[HN Gopher] BPF for storage: an exokernel-inspired approach [pdf]
___________________________________________________________________
BPF for storage: an exokernel-inspired approach [pdf]
Author : gbrown_
Score : 90 points
Date : 2021-03-27 12:31 UTC (10 hours ago)
(HTM) web link (arxiv.org)
(TXT) w3m dump (arxiv.org)
| jankotek wrote:
| Many databases can bypass filesystem and use block device
| (partitions) directly. But modifying NVMe drivers is pretty novel
| approach. Maybe Redis compiled into Linux kernel is not bad idea
| :)
| appleflaxen wrote:
| Holy crap this is a cool idea.
| musicale wrote:
| This kind of nails what has been obvious to me for a long time:
| eBPF is basically the revenge of exokernels.
| nynx wrote:
| Exokernels coming back would be so cool.
|
| I wrote a prototype kernel/os [0] a few years back that ran wasm
| in kernel mode. I'd love to see that idea pursued further.
|
| [0]: https://github.com/nebulet/nebulet
| jFriedensreich wrote:
| I really loved the idea of nebulet! Do you think it is possible
| to reach the same security guarantees of eBPF with a feauture
| set like wasm? Other big challenges you encountered?
| nynx wrote:
| I think the main issue is that eBPF cannot have loops. It
| restricts the programs you can write. Wasm does not have that
| property, so you cannot prove that it will complete.
| rkeene2 wrote:
| To be clear, eBPF programs can have loops -- they're just
| jumps that have negative offsets (which are signed 16-bit
| numbers), but for security reasons many verifiers do not
| allow them so they can ensure that the program halts.
| kijiki wrote:
| Everything old is new again.
|
| https://en.wikipedia.org/wiki/Channel_I/O
| hardwaresofton wrote:
| I wonder if Unikernels would also see this speedup, though
| they're so much harder to implement/use that I assume BPF-powered
| storage will see mass adoption before unikernels do...
| wtallis wrote:
| There's also some interest in making eBPF the standard for
| computational storage [1]: offloading processing to the SSD
| controller itself. Many vendors have found that it's easy to add
| a few extra ARM cores or some fixed-function accelerators to a
| high-end enterprise SSD controller, but the software ecosystem is
| lacking and fragmented.
|
| This work may be a very complementary approach. Using eBPF to
| move some processing into the kernel should make it easier to
| later move it off the CPU entirely and into the storage device
| itself.
|
| [1] https://nvmexpress.org/bringing-compute-to-storage-with-
| nvm-...
| toolslive wrote:
| wasn't it the other way around ? The vendors got extra cores
| from their suppliers and started asking themselves what to do
| with them?
| wtallis wrote:
| By "vendors", I meant drive and controller vendors rather
| than server/appliance vendors. They're looking for ways to
| differentiate their products and offer more value add, but
| extending an SSD's functionality beyond mere block storage
| (potentially with transparent compression or encryption)

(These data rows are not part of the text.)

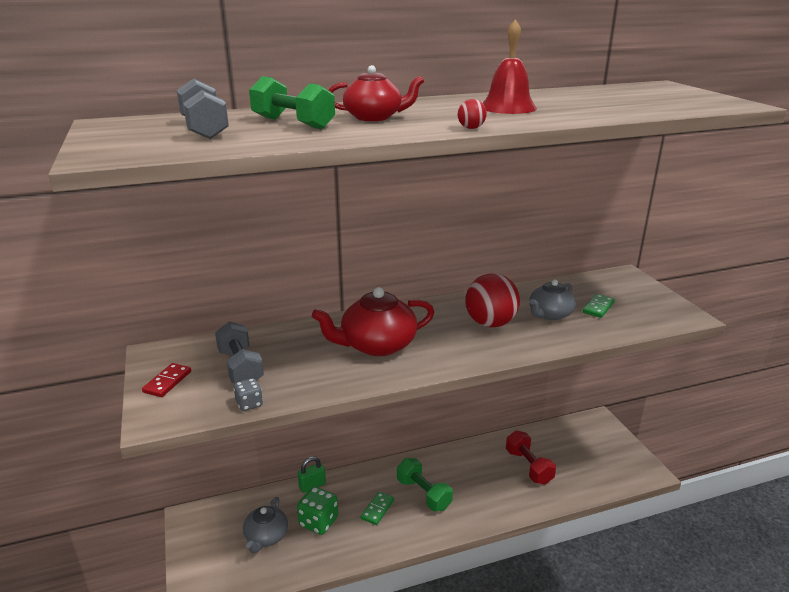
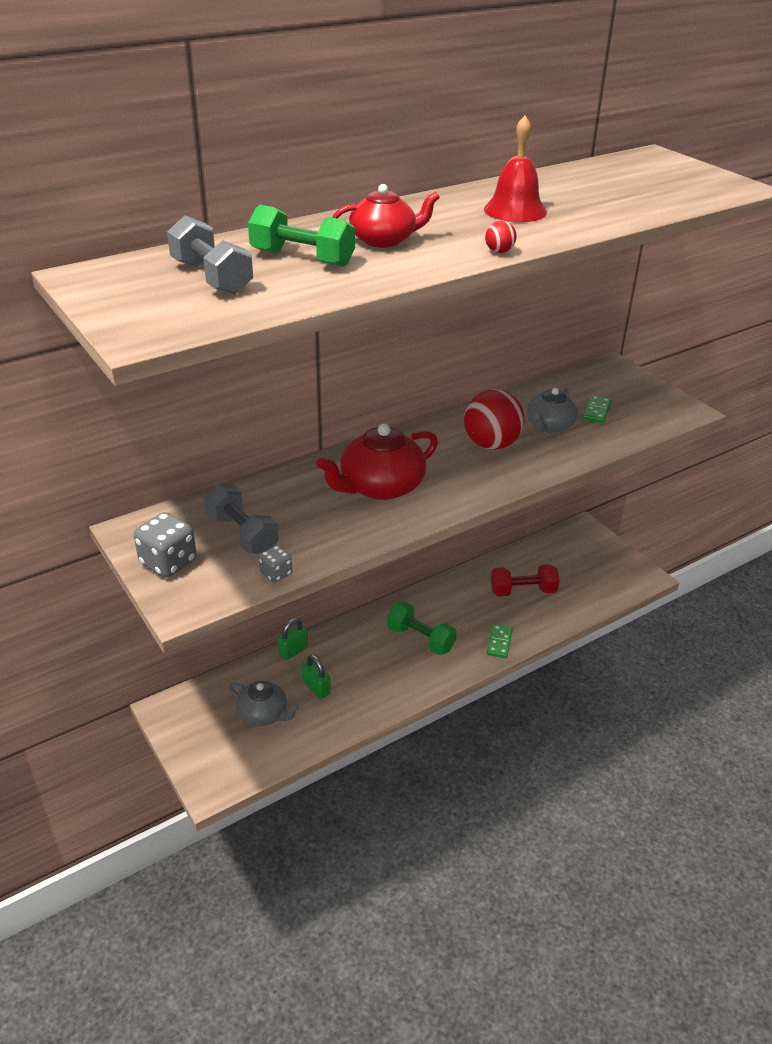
camera: 15 degrees left, 10 degrees up
(167, 382) = (168, 562): red domino -> grey dice
(266, 536) = (264, 714): grey teapot -> grey teapot turned 60 degrees counterclockwise
(318, 522) = (316, 688): green dice -> green padlock
(377, 509) = (376, 664): green domino -> green domino (499, 642)
(528, 467) = (523, 591): red dumbbell -> red dumbbell turned 60 degrees counterclockwise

| requires a lot of buy-in from end users who need to write
| software to use such capabilities.
| toolslive wrote:
| I meant the Seagates and WD's from this world. Around 2014
| they also had HDDs with an extra core, where I suspect they
| just got that for free from they supplier with the message
| "look, we stopped making these single core CPUs anymore,
| here's a dual core for the same price".
| monocasa wrote:
| WD and Seagate are their chip vendors. They design their
| own custom SoCs.
| toolslive wrote:
| In case of Seagate's Kinetic Drives, one core was used by
| the controller, the other 'extra' CPU was used to manage
| a Key value store on the driver. These were ARM
| processors. I don't think they make these themselves.
| monocasa wrote:
| You would be wrong. I work with guys who used to do SoC
| design for both Seagate and WD.
|
| This is how WD was able to jump to RiscV so quickly; they
| didn't have any suppliers they needed to negotiate with,
| and the market for CortexR style in order, single issue,
| fully pipelined real time cores is sort of a commodity.
| toolslive wrote:
| Well, that's why I was asking. Thx!
| mgerdts wrote:
| The draft spec is here:
|
| https://www.snia.org/sites/default/files/technical_work/Publ...
| hinkley wrote:
| Can I get Postgres running on a RAID controller while we're at
| it?
| lucasvr_br wrote:
| Samsung's SmartSSD comes with a Xilinx FPGA accelerator that
| can be used to execute code without having to move data
| outside the device. And their open source SDK includes
| domain-specific routines including databases.
|
| See https://xilinx.github.io/Vitis_Libraries/ for details on
| their software stack.
| sp332 wrote:
| It's not SQL, but Samsung made a Key Value SSD that uses
| short keys instead of "addresses" to index blocks of data.
| lambda_obrien wrote:
| Imagine an SSD serving up query responses! I love it.
| wmf wrote:
| Not too far from Netezza.
| nynx wrote:
| I'd prefer it to use spirv or wasm. eBPF is intentionally an
| extremely limited language.
| KMag wrote:
| But trivially provable termination is really nice property if
| you don't want to need your hypervisor to trust every guest
| kernel.
| benlwalker wrote:
| eBPF the bytecode is not particularly limited. You can parse
| complex formats like Arrow or Parquet even. The Linux kernel
| overlays a verifier on top which adds all sorts of draconian
| restrictions (for good reason). When people talk of eBPF they
| don't always mean to include the Linux verifier limitations
| as well. In particular, that nvmexpress working group link in
| the parent post does not say one way or the other.
| nynx wrote:
| Why not use a different bytecode that is already more
| common, in that case?
| monocasa wrote:
| Because ebpf is designed for verification under
| constrained circumstances like kernels, but allowing easy
| JITing that's almost a 1 to 1 translation. Stuff like not
| doing register allocation, being 2 address, etc.
| pjmlp wrote:
| So basically back to SCSI.
| wtallis wrote:
| I'm not seeing any new parallels to SCSI, beyond the
| similarities that have long existed between NVMe and SCSI.
| What kind of programmable functionality over SCSI are you
| referring to?
| pjmlp wrote:
| SCSI uses their own controllers that receive a set of
| commands and take it from there for the data retrieval
| operations.
|
| https://en.wikipedia.org/wiki/SCSI_command
| wtallis wrote:
| SCSI uses simple fixed command sets, the same as standard
| NVMe drives. As far as I'm aware, SCSI doesn't have any
| way to chain commands together, so you can't really do
| anything more complex than predefined commands like copy
| or compare and write. It's nothing at all analogous to an
| actual programmable offload engine like you'd get with
| eBPF, and all the semi-advanced SCSI commands that are
| actually applicable to SSDs already have equivalents in
| the base NVMe command set.
___________________________________________________________________
(page generated 2021-03-27 23:01 UTC)